記述したdocstringは help()
関数などから簡単に確認でき、読みやすいコードを書く上で大事な要素になります。
2. docstringの基本的な書き方
単一行docstring
内容が短い場合は1行だけで書けます。
def greet():
"""挨拶を表示する関数"""
print("Hello")
複数行docstring
複数行にわたる説明や、引数・戻り値を説明する場合は、以下のように記述します。
def add(x, y):
"""
2つの数値を加算する関数
Parameters:
x (int): 最初の数
y (int): 2つ目の数
Returns:
int: 合計値
"""
return x + y
3. Python公式スタイルガイド(PEP 257)とは?
Pythonのdocstringのスタイルには公式のガイドラインがあります。それが PEP 257 です。
PEP 257では、docstringに以下のような書き方を推奨しています:
- 三重の ダブルクォート
"""
を使う('''でも可能だが、公式ではダブル推奨) - 1行目には簡潔な要約を書く(ピリオドで終えるとより良い)
- 要約の後に空行を1つ入れて、詳細説明を続ける
- クラスのdocstringは、その目的と振る舞いを説明する
- 関数やメソッドのdocstringには、引数や戻り値の説明も含めると親切
4. help() 関数でdocstringを確認する
docstringは help()
関数で確認することができます。
help(add)
これを実行すると、ターミナル上に関数のdocstringが表示されます。
また、関数やクラスの __doc__
属性からも直接取得できます。
print(add.__doc__)
5. コメント(#)との違い
Pythonでは #
を使ったコメントもありますが、これは実行されない行であり、関数やクラスの説明文とは異なります。

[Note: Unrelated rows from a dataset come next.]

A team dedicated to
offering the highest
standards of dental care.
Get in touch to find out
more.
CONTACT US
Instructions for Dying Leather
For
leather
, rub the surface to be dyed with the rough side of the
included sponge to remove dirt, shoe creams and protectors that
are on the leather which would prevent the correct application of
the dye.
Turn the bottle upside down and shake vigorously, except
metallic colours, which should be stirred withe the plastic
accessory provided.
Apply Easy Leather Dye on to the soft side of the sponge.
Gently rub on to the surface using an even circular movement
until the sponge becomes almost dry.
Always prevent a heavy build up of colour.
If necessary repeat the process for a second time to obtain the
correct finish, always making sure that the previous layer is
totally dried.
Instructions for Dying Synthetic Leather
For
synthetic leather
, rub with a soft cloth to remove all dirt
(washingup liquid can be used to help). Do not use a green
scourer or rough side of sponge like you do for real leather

一方、docstringは関数やクラスの属性として記録されるので、外部からも取得できるという違いがあります。
6. ドキュメント生成ツールとの連携(補足)
docstringをしっかり書いておくと、以下のようなツールで自動的にHTML形式のドキュメントを作ることができます。
Sphinx(スフィンクス)
- Python公式ドキュメントでも使われている高機能なツール
- reStructuredTextという形式を使って構成する
- 設定がやや難しいが、自由度が高い
pdoc(ピードック)
- docstringだけで簡単にAPIリファレンスを生成できるツール
- Markdown対応、導入も簡単
pip install pdoc
pdoc your_module.py
このコマンドで your_module.html
が生成され、ブラウザで確認できます。
7. よくあるdocstringの注意点
-
"""
を使う(PEP 257ではダブルクォート推奨) - 要約 + 空行 + 詳細説明 の順に書くと読みやすい
- 引数・戻り値を書くときは、Googleスタイルなどを参考にするのがわかりやすい
- コードの見直しや他人への共有の際に非常に役立つ
補足:他にもあるdocstringのスタイル
PEP 257のスタイル以外にも、docstringの書き方にはいくつかの形式があります。

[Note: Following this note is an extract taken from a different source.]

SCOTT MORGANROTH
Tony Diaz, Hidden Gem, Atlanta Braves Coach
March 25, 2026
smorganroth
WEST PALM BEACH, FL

- Googleスタイル:引数や戻り値を「Args」「Returns」などのラベルでまとめ、インデントを使って整理する形式です。
- NumPyスタイル:科学技術系ライブラリでよく使われ、見出しと区切り線を使ってセクションごとに整理する形式です。
これらのスタイルは、Sphinxやpdocなどのドキュメント生成ツールにも対応しており、プロジェクトによっては使い分けられていることがあるようです。
まとめ
Pythonのdocstringは、ただの説明というよりも、コードの一部として活用できる便利な機能だと感じました。まだすべてを使いこなせているわけではないですが、今後は関数やクラスを書くときに意識してdocstringをつけていこうと思います。